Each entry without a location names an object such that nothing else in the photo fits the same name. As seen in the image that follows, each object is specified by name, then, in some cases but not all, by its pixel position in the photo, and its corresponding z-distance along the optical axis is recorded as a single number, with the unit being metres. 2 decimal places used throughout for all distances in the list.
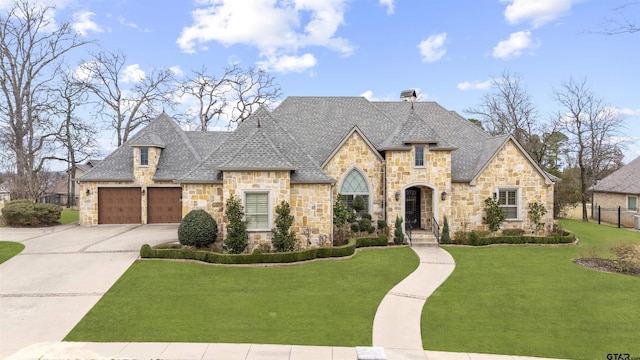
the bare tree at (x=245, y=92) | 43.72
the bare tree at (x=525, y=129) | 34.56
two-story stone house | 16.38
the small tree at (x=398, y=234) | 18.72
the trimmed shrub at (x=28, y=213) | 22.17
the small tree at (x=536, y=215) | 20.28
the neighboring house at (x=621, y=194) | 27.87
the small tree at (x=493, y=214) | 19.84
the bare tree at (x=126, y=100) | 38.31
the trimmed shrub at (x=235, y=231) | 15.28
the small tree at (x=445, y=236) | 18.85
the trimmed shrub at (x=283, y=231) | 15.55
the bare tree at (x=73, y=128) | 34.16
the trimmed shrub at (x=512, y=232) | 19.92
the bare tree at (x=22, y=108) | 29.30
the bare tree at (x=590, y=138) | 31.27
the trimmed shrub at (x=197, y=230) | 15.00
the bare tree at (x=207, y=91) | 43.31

---

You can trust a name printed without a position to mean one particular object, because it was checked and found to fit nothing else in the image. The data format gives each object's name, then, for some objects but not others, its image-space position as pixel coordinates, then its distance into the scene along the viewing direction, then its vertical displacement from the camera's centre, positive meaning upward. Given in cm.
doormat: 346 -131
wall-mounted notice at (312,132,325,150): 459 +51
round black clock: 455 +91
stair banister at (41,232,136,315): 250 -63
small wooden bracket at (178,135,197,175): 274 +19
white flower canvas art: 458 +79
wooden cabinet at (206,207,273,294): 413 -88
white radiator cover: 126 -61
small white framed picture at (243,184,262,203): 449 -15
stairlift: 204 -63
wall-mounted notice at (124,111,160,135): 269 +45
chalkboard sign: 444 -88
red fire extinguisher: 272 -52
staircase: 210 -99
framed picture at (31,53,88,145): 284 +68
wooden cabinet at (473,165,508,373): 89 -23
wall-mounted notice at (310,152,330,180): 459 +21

§ WHAT IS REQUIRED: Reproduce verbatim only the segment of the listing bounded by the line containing "round black clock: 455 +91" and the line containing "wall-mounted notice at (310,152,330,180): 459", with both boundary lines included.

§ SOLUTION FOR THIS EXERCISE:
round black clock: 455 +91
stair banister at (41,232,136,315): 250 -63
small wooden bracket at (178,135,197,175): 274 +19
white flower canvas art: 458 +79
wooden cabinet at (206,207,273,294): 413 -88
white radiator cover: 126 -61
small white framed picture at (243,184,262,203): 449 -15
stairlift: 204 -63
wall-mounted notice at (124,111,160,135): 269 +45
chalkboard sign: 444 -88
red fire extinguisher: 272 -52
staircase: 210 -99
framed picture at (31,53,88,145): 284 +68
wooden cabinet at (473,165,508,373): 89 -23
wall-mounted notice at (310,152,330,180): 459 +21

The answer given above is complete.